By God’s grace I have been able to conduct a sizeable number of interviews here at Income Scene and I received some really good feedbacks from readers. Now you may be left wondering why you’ve not been able to get enough bloggers to say yes to an interview request; I would list the six steps I took to catch their attention. But before I go on here’s something you should know:
Small things really DO matter
You cannot pull off a feat overnight; achieving something substantial takes days, weeks or in some cases months of detailed planning. You cannot become an Olympics star without the necessary preparation. It takes months of dieting, exercises, and body-building among other things.
Getting noticed by a big player in the blogosphere is a cumulative process not a one-off thing. The little comment today and the little compliment on Facebook, Twitter, or Google+ tomorrow all add up. When you’ve made it into someone’s radar it wouldn’t be much of a problem requesting an interview.
Now What Exactly Did I Do?
1. I Prepared The Draft For The Request Mail
This part was not much of a task thanks to Josh Hanagarne of World’s Strongest Librarian. I came across the draft of one of the mails he sent to a few celebrities and top bloggers requesting an interview. He got amazing results with this mail so instead of writing my letter from scratch I followed his example, tailoring each letter to suit each person’s personality. Call that reinventing the wheel!
But don’t get me wrong here, I did my homework. I visited individual blogs, learnt more about each person and then I was ready to make contact. Below is the draft of Josh’s letter:
Hi Mr. ______. Thanks for taking the time to read a brief message from a fan. I am sure you are even busier than I think you are. This means a lot to me.
My name is Josh Hanagarrne. I’m a librarian in Salt Lake City, UI. I write a humble letter website called World’s Strongest Librarian, focusing on kettle bells and knowledge.

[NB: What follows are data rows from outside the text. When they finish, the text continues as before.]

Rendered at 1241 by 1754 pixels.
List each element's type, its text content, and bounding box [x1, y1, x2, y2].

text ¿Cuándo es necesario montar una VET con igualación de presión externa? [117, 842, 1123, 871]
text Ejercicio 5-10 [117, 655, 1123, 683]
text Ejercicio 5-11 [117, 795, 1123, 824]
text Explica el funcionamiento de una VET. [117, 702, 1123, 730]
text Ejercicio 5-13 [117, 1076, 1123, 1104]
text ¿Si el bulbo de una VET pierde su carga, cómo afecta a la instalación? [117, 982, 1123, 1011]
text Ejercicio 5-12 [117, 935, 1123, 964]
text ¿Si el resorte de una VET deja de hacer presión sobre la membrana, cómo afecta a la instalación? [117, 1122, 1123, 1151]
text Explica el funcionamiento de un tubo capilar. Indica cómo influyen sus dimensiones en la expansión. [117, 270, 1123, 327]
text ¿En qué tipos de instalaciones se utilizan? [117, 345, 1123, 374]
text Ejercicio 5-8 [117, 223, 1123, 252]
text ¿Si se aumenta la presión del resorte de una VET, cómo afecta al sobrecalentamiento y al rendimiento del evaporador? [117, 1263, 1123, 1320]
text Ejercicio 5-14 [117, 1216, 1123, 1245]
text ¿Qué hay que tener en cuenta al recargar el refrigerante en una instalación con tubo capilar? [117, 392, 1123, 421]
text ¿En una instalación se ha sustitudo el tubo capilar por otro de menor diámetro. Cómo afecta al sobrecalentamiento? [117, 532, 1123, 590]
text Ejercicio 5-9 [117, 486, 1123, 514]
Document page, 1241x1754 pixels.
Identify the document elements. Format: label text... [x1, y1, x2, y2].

I’ve partnered with____________ a massive straight website, to create an e-book of brief interviews with various strength experts and champions. Currently I have completed an interview with a prominent old time strongman and an upcoming Trapeze artist. I would be honored to add your expertise as a____________ ace to the mix. If you are interested, here’s how it could work:
Interview will be between 1 to 10 questions. You can choose how much or little you want to share. Interview can take place by phone or e-mail, whatever you prefer.
Questions to ask in the interview will be chosen from fans of World’s strongest Librarian or Twitter. You could of course add any question you like, and I will add my own if the fan’s questions do not cover everything beneficial. If all goes well, the e-book will be released in December across a variety of sites. This would be a great chance to get valuable strength and fitness information out there to hundreds of thousands of readers.
I look forward to hearing from you at your earliest convenience. If you cannot participate for any reason, I would be very grateful if you could suggest any one else in your field I might contact – but I asked you first. I only want the best…
World’s Strongest Librarian
If there was something I felt didn’t resonate with someone, I left it out or made my own addition.
2. I Prepared My Questions
Coming up with questions is easy but here it wasn’t about asking just any question, it was about asking top notch questions. It was about asking questions that would cause my interviewee to go into details, and one that would carry the eventual reader along gently. Coming up with these questions took some time. I drafted some but I had to abandon them because I felt they weren’t good enough. And “more unique” questions seemed to elude me.
3. I Drew Up My List Of Possible Interviewees
I added some people I had never heard about; I just addressed anyone who had a good story or people that had made some kind of impact. As I write this I am looking at my diary and I can see that I initially planned to contact twelve people; as God would have it I ended up mailing almost fifty bloggers.
4. I Sent The Request Mail
I visited their blogs and I sent most of the emails using their Contact Forms. Though it looks so simple it wasn’t much fun. In the process of sending the emails to some people I forgot to include the individual’s name (In these cases I used someone else’s name).
There was a particular mail I sent to a lady but the name I included was that of a man. I had to quickly send another mail apologizing g for the mix up and that the mail was meant for someone else. To her credit, she wished me luck in my search for the said guy. This however wasn’t to happen again.
5. I Got My Replies
One thing I noticed about these people is that they want to be sent this type of request. I received positive responses on average form these people. Only about two of them mailed me telling me that would rather share such details with their audience alone.
The others generally accepted; some politely told me that would have loved to participate but for their tight schedules (in a lot of these cases it had to do with a product launch). Some told me to send over the questions at a later date when they had less busy schedules.
6. I Sent The Questions To Them
I sent the questions and I found out that most of them sent in their replies at a relatively early time. For instance, it took Chris Guthrie as little as two hours or so to send me his reply, and still his answers were loaded. His interview remains one of my favourites to date. You can check out the interview.
Conducting interviews is a very good way to drive traffic to your website and to provide quality posts for your website. Most of the people that participated in these interviews have become either acquaintances or friends. Blogging can be a really fulfilling journey, you just have to find out what works and build on it. Then rinse and repeat the process.